Electra - Savannah (12 weeks old)
http://ubuntuone.com/1THRYbBYt4zM9TiD7ZJ6XN (You just wait until I grow into these ears!)

James


----------



## LOOPYLORO (Oct 22, 2013)

They're gorgeous!

Mind you I'm biased as I have two Bengal kittens 6 month old brothers). One black/brown marble and one brown rosette/striped.

Loppyloro
x


----------



## curlywurlydee (Oct 20, 2013)

Wow your cats are Striking!

I have a soft spot for Savannah's so would love to see more pics as she grows!


----------



## blueadept (Aug 27, 2009)

curlywurlydee said:


> Wow your cats are Striking!
> 
> I have a soft spot for Savannah's so would love to see more pics as she grows!


You are in luck!... that is a rather old pictureof my Savannah, here she is around 18 months.

https://ubuntuone.com/7gYGejXClhnNWf1pwyuqZs


----------



## curlywurlydee (Oct 20, 2013)

blueadept said:


> You are in luck!... that is a rather old pictureof my Savannah, here she is around 18 months.
> 
> https://ubuntuone.com/7gYGejXClhnNWf1pwyuqZs


She is Stunning! is she fully grown yet?


----------



## blueadept (Aug 27, 2009)

curlywurlydee said:


> She is Stunning! is she fully grown yet?

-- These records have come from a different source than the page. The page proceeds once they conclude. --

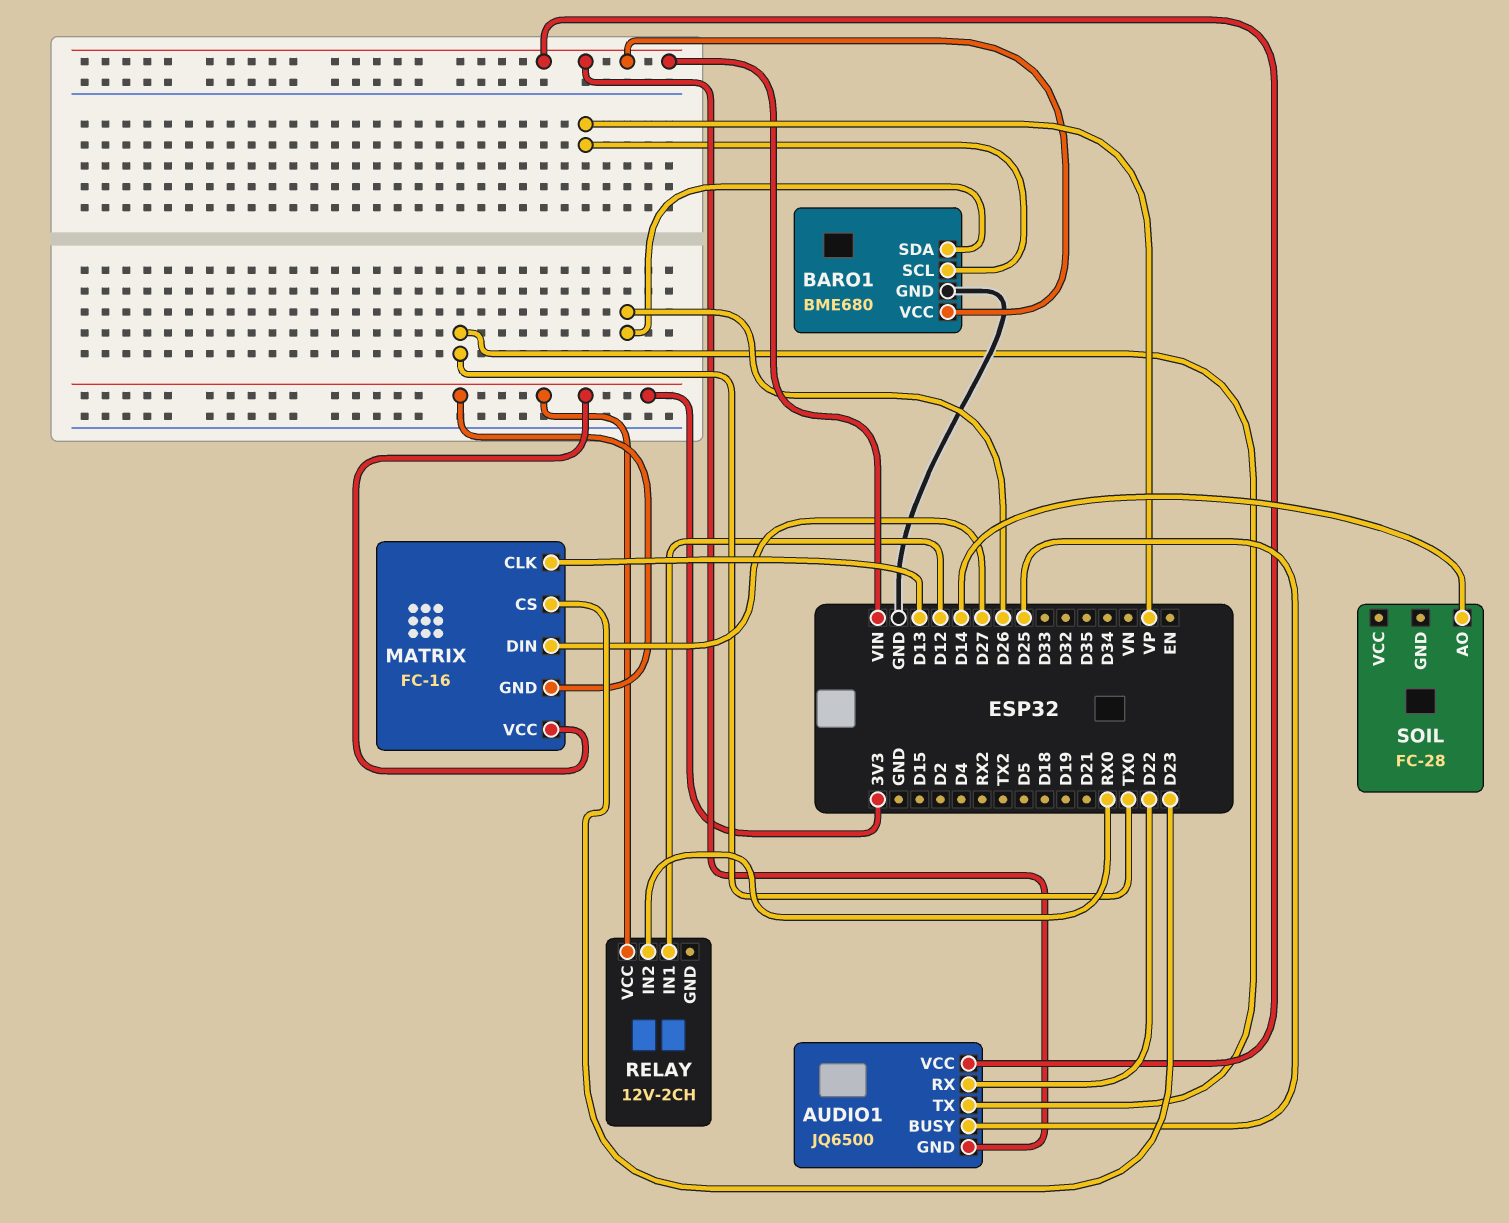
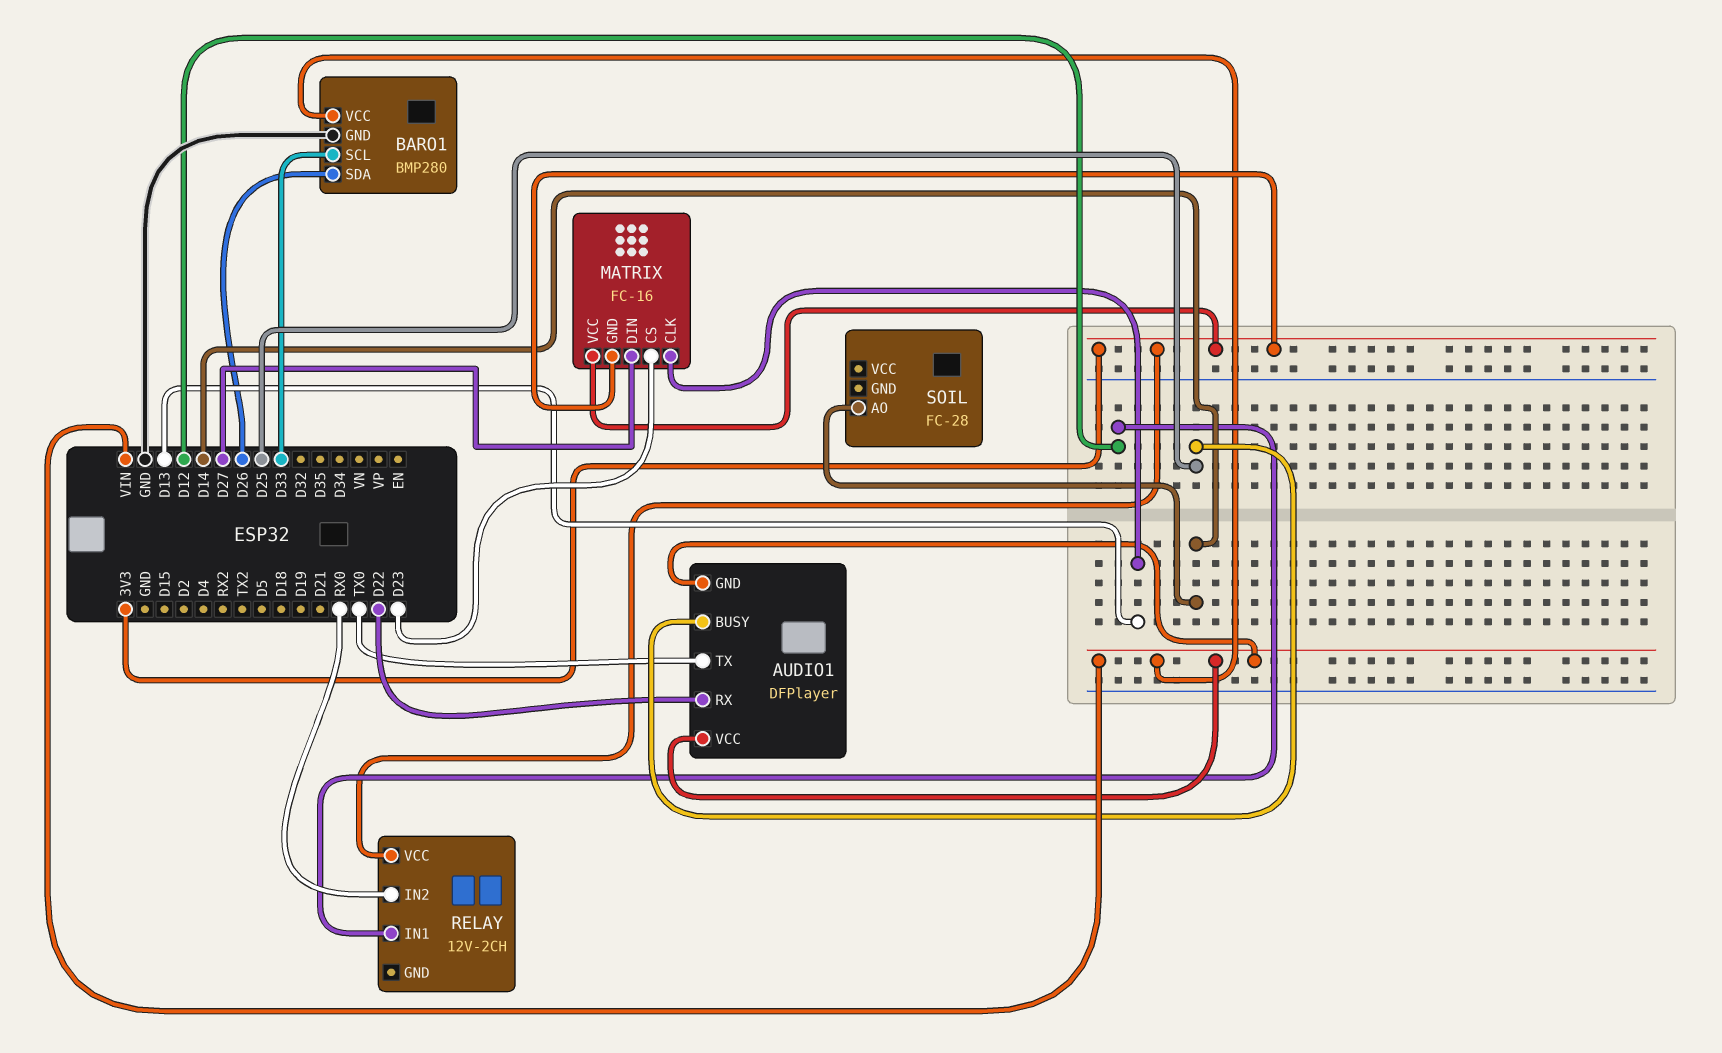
AUDIO1: JQ6500 -> DFPlayer
BARO1: BME680 -> BMP280
BARO1 pin SCL: VP -> D33

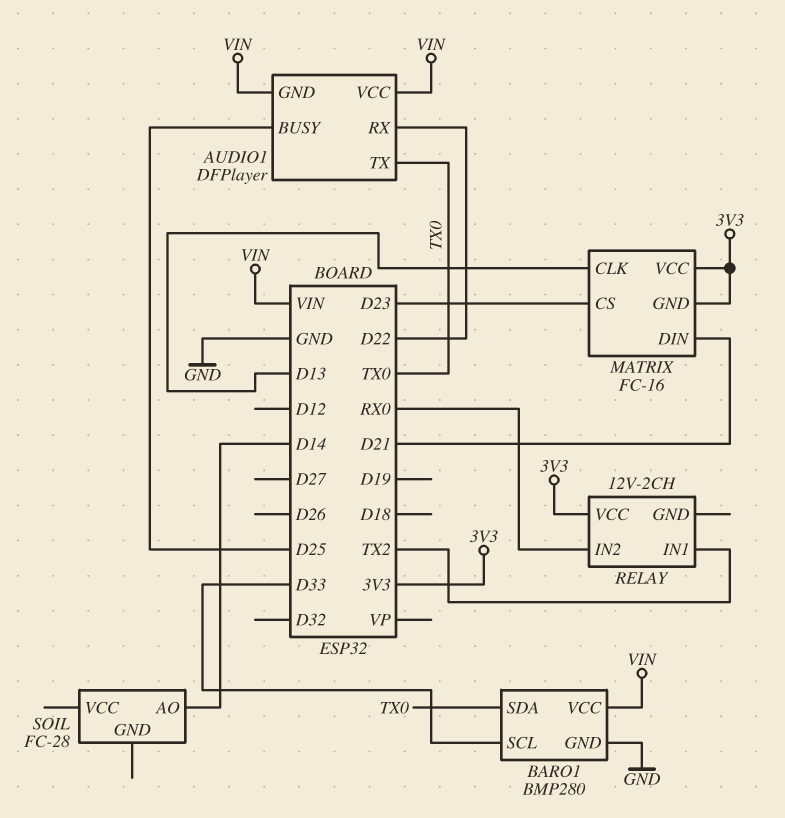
BARO1 pin SDA: D26 -> TX0
MATRIX pin DIN: D27 -> D21
RELAY pin IN1: D12 -> TX2

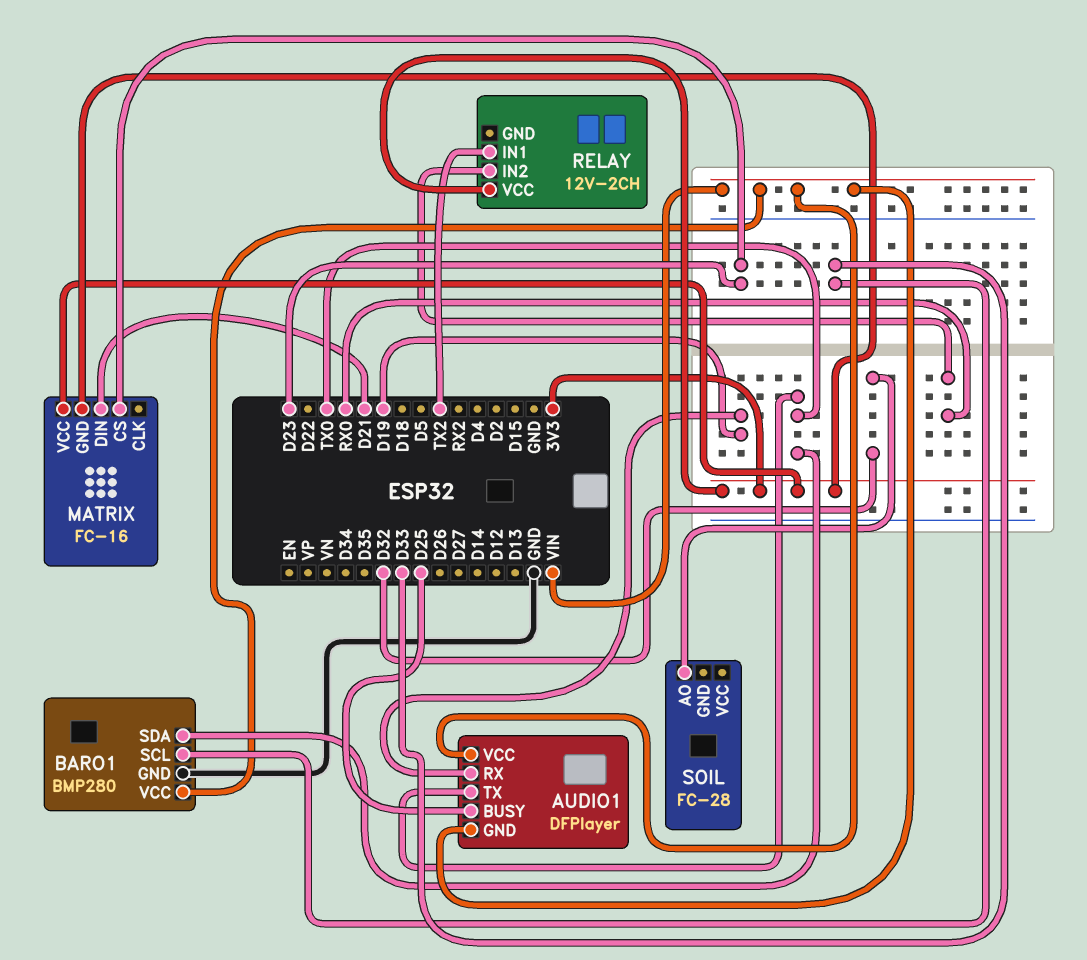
AUDIO1 pin RX: D22 -> D19
MATRIX pin CLK: D13 -> none
SOIL pin AO: D14 -> D32

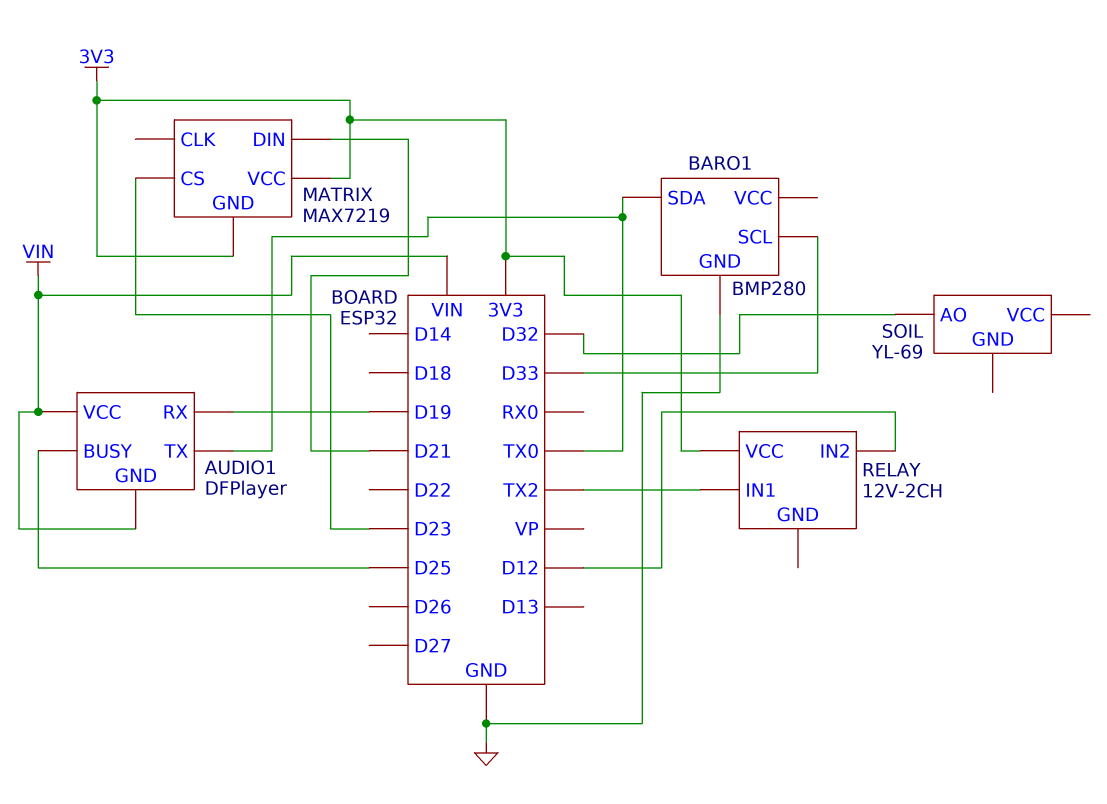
BARO1 pin VCC: VIN -> none
MATRIX: FC-16 -> MAX7219
RELAY pin IN2: RX0 -> D12
SOIL: FC-28 -> YL-69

Just about, although she could grow a tiny bit more.... it's really the males that get big.


----------



## curlywurlydee (Oct 20, 2013)

blueadept said:


> Just about, although she could grow a tiny bit more.... it's really the males that get big.


She is beautiful and i love her name.

How old is your Bengal now?


----------